Extracted data START
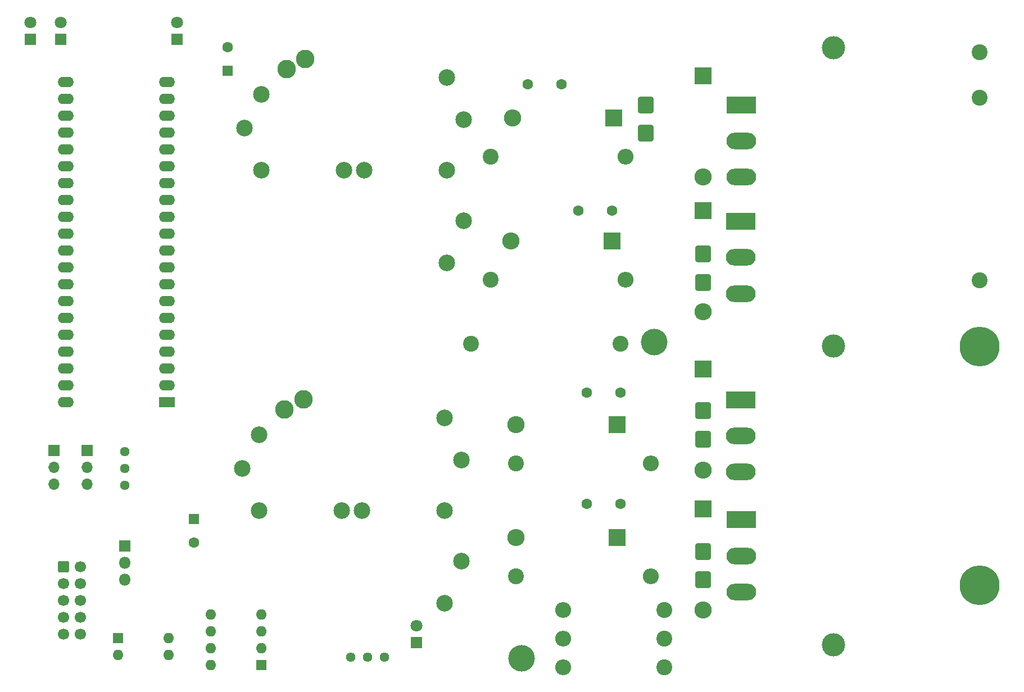
<source format=gts>
G04 #@! TF.GenerationSoftware,KiCad,Pcbnew,7.0.2*
G04 #@! TF.CreationDate,2023-10-09T18:02:17+02:00*
G04 #@! TF.ProjectId,Module_1,4d6f6475-6c65-45f3-912e-6b696361645f,rev?*
G04 #@! TF.SameCoordinates,Original*
G04 #@! TF.FileFunction,Soldermask,Top*
G04 #@! TF.FilePolarity,Negative*
%FSLAX46Y46*%
G04 Gerber Fmt 4.6, Leading zero omitted, Abs format (unit mm)*
G04 Created by KiCad (PCBNEW 7.0.2) date 2023-10-09 18:02:17*
%MOMM*%
%LPD*%
G01*
G04 APERTURE LIST*
G04 Aperture macros list*
%AMRoundRect*
0 Rectangle with rounded corners*
0 $1 Rounding radius*
0 $2 $3 $4 $5 $6 $7 $8 $9 X,Y pos of 4 corners*
0 Add a 4 corners polygon primitive as box body*
4,1,4,$2,$3,$4,$5,$6,$7,$8,$9,$2,$3,0*
0 Add four circle primitives for the rounded corners*
1,1,$1+$1,$2,$3*
1,1,$1+$1,$4,$5*
1,1,$1+$1,$6,$7*
1,1,$1+$1,$8,$9*
0 Add four rect primitives between the rounded corners*
20,1,$1+$1,$2,$3,$4,$5,0*
20,1,$1+$1,$4,$5,$6,$7,0*
20,1,$1+$1,$6,$7,$8,$9,0*
20,1,$1+$1,$8,$9,$2,$3,0*%
G04 Aperture macros list end*
%ADD10C,2.400000*%
%ADD11O,2.400000X2.400000*%
%ADD12R,2.600000X2.600000*%
%ADD13O,2.600000X2.600000*%
%ADD14RoundRect,0.250000X-0.900000X1.000000X-0.900000X-1.000000X0.900000X-1.000000X0.900000X1.000000X0*%
%ADD15R,1.600000X1.600000*%
%ADD16C,1.600000*%
%ADD17C,3.500000*%
%ADD18RoundRect,0.250000X-0.600000X-0.600000X0.600000X-0.600000X0.600000X0.600000X-0.600000X0.600000X0*%
%ADD19C,1.700000*%
%ADD20R,1.800000X1.800000*%
%ADD21C,1.800000*%
%ADD22C,4.000000*%
%ADD23R,1.700000X1.700000*%
%ADD24O,1.700000X1.700000*%
%ADD25C,2.800000*%
%ADD26O,1.600000X1.600000*%
%ADD27C,1.440000*%
%ADD28O,1.800000X1.800000*%
%ADD29C,6.000000*%
%ADD30R,2.400000X1.600000*%
%ADD31O,2.400000X1.600000*%
%ADD32C,2.500000*%
%ADD33R,4.500000X2.500000*%
%ADD34O,4.500000X2.500000*%
G04 APERTURE END LIST*
D10*
X158496000Y-134366000D03*
D11*
X143256000Y-134366000D03*
D12*
X164338000Y-89408000D03*
D13*
X164338000Y-104648000D03*
D10*
X206000000Y-48500000D03*
X206000000Y-76000000D03*
D14*
X164338000Y-72018000D03*
X164338000Y-76318000D03*
D15*
X87630000Y-112012349D03*
D16*
X87630000Y-115512349D03*
D17*
X184000000Y-40900000D03*
D18*
X67985000Y-119160000D03*
D19*
X70525000Y-119160000D03*
X67985000Y-121700000D03*
X70525000Y-121700000D03*
X67985000Y-124240000D03*
X70525000Y-124240000D03*
X67985000Y-126780000D03*
X70525000Y-126780000D03*
X67985000Y-129320000D03*
X70525000Y-129320000D03*
D12*
X164338000Y-45212000D03*
D13*
X164338000Y-60452000D03*
D20*
X85090000Y-39629000D03*
D21*
X85090000Y-37089000D03*
D10*
X158496000Y-130048000D03*
D11*
X143256000Y-130048000D03*
D22*
X137000000Y-133000000D03*
D23*
X66525000Y-101635000D03*
D24*
X66525000Y-104175000D03*
X66525000Y-106715000D03*
D16*
X151852000Y-92964000D03*
X146852000Y-92964000D03*
D10*
X132334000Y-75946000D03*
D11*
X152654000Y-75946000D03*
D25*
X104394000Y-42672000D03*
X104140000Y-93980000D03*
D17*
X184000000Y-130900000D03*
D12*
X164338000Y-110490000D03*
D13*
X164338000Y-125730000D03*
D12*
X164338000Y-65532000D03*
D13*
X164338000Y-80772000D03*
D15*
X97780000Y-133975000D03*
D26*
X97780000Y-131435000D03*
X97780000Y-128895000D03*
X97780000Y-126355000D03*
X90160000Y-126355000D03*
X90160000Y-128895000D03*
X90160000Y-131435000D03*
X90160000Y-133975000D03*
D10*
X136144000Y-120650000D03*
D11*
X156464000Y-120650000D03*
D27*
X77216000Y-101844000D03*
X77216000Y-104384000D03*
X77216000Y-106924000D03*
D10*
X205994000Y-41656000D03*
D15*
X92710000Y-44394000D03*
D16*
X92710000Y-40894000D03*
D12*
X151384000Y-114808000D03*
D13*
X136144000Y-114808000D03*
D23*
X71525000Y-101635000D03*
D24*
X71525000Y-104175000D03*
X71525000Y-106715000D03*
D20*
X121158000Y-130561000D03*
D21*
X121158000Y-128021000D03*
D10*
X158496000Y-125730000D03*
D11*
X143256000Y-125730000D03*
D20*
X67564000Y-39629000D03*
D21*
X67564000Y-37089000D03*
D20*
X77216000Y-116078000D03*
D28*
X77216000Y-118618000D03*
X77216000Y-121158000D03*
D14*
X164338000Y-116858000D03*
X164338000Y-121158000D03*
D16*
X142962000Y-46482000D03*
X137962000Y-46482000D03*
D29*
X206000000Y-122000000D03*
X206000000Y-86000000D03*
D20*
X62992000Y-39629000D03*
D21*
X62992000Y-37089000D03*
D10*
X132334000Y-57404000D03*
D11*
X152654000Y-57404000D03*
D12*
X150622000Y-70104000D03*
D13*
X135382000Y-70104000D03*
D10*
X151892000Y-85598000D03*
X129392000Y-85598000D03*
D30*
X83525000Y-94340000D03*
D31*
X83525000Y-91800000D03*
X83525000Y-89260000D03*
X83525000Y-86720000D03*
X83525000Y-84180000D03*
X83525000Y-81640000D03*
X83525000Y-79100000D03*
X83525000Y-76560000D03*
X83525000Y-74020000D03*
X83525000Y-71480000D03*
X83525000Y-68940000D03*
X83525000Y-66400000D03*
X83525000Y-63860000D03*
X83525000Y-61320000D03*
X83525000Y-58780000D03*
X83525000Y-56240000D03*
X83525000Y-53700000D03*
X83525000Y-51160000D03*
X83525000Y-48620000D03*
X83525000Y-46080000D03*
X68285000Y-46080000D03*
X68285000Y-48620000D03*
X68285000Y-51160000D03*
X68285000Y-53700000D03*
X68285000Y-56240000D03*
X68285000Y-58780000D03*
X68285000Y-61320000D03*
X68285000Y-63860000D03*
X68285000Y-66400000D03*
X68285000Y-68940000D03*
X68285000Y-71480000D03*
X68285000Y-74020000D03*
X68285000Y-76560000D03*
X68285000Y-79100000D03*
X68285000Y-81640000D03*
X68285000Y-84180000D03*
X68285000Y-86720000D03*
X68285000Y-89260000D03*
X68285000Y-91800000D03*
X68285000Y-94340000D03*
D16*
X150582000Y-65532000D03*
X145582000Y-65532000D03*
D15*
X76210000Y-129965000D03*
D26*
X76210000Y-132505000D03*
X83830000Y-132505000D03*
X83830000Y-129965000D03*
D14*
X164338000Y-95640000D03*
X164338000Y-99940000D03*
D12*
X151384000Y-97790000D03*
D13*
X136144000Y-97790000D03*
D12*
X150876000Y-51562000D03*
D13*
X135636000Y-51562000D03*
D14*
X155702000Y-49548000D03*
X155702000Y-53848000D03*
D10*
X136144000Y-103632000D03*
D11*
X156464000Y-103632000D03*
D32*
X97490000Y-99316000D03*
D25*
X101300000Y-95506000D03*
D32*
X94950000Y-104396000D03*
X125430000Y-96776000D03*
X127970000Y-103126000D03*
X127970000Y-118366000D03*
X125430000Y-124716000D03*
X112984000Y-110746000D03*
X109936000Y-110746000D03*
X97490000Y-110746000D03*
X125430000Y-110746000D03*
D16*
X151852000Y-109728000D03*
X146852000Y-109728000D03*
D17*
X184000000Y-85900000D03*
D32*
X97790000Y-48006000D03*
D25*
X101600000Y-44196000D03*
D32*
X95250000Y-53086000D03*
X125730000Y-45466000D03*
X128270000Y-51816000D03*
X128270000Y-67056000D03*
X125730000Y-73406000D03*
X113284000Y-59436000D03*
X110236000Y-59436000D03*
X97790000Y-59436000D03*
X125730000Y-59436000D03*
D22*
X156972000Y-85344000D03*
D27*
X111252000Y-132842000D03*
X113792000Y-132842000D03*
X116332000Y-132842000D03*
D33*
X170110000Y-49550000D03*
D34*
X170110000Y-55000000D03*
X170110000Y-60450000D03*
D33*
X170000000Y-94000000D03*
D34*
X170000000Y-99450000D03*
X170000000Y-104900000D03*
D33*
X170000000Y-67100000D03*
D34*
X170000000Y-72550000D03*
X170000000Y-78000000D03*
D33*
X170110000Y-112100000D03*
D34*
X170110000Y-117550000D03*
X170110000Y-123000000D03*
M02*

</source>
Extracted data END
▶ _The task_: "G04 #@! TF.FileFunction,Soldermask,Top*" marks the last line to keep. Retype every line from the start of the entries through that one, exactly, and drop the pictures.

▶ _Expected output_:
<source format=gts>
G04 #@! TF.GenerationSoftware,KiCad,Pcbnew,7.0.2*
G04 #@! TF.CreationDate,2023-10-09T18:02:17+02:00*
G04 #@! TF.ProjectId,Module_1,4d6f6475-6c65-45f3-912e-6b696361645f,rev?*
G04 #@! TF.SameCoordinates,Original*
G04 #@! TF.FileFunction,Soldermask,Top*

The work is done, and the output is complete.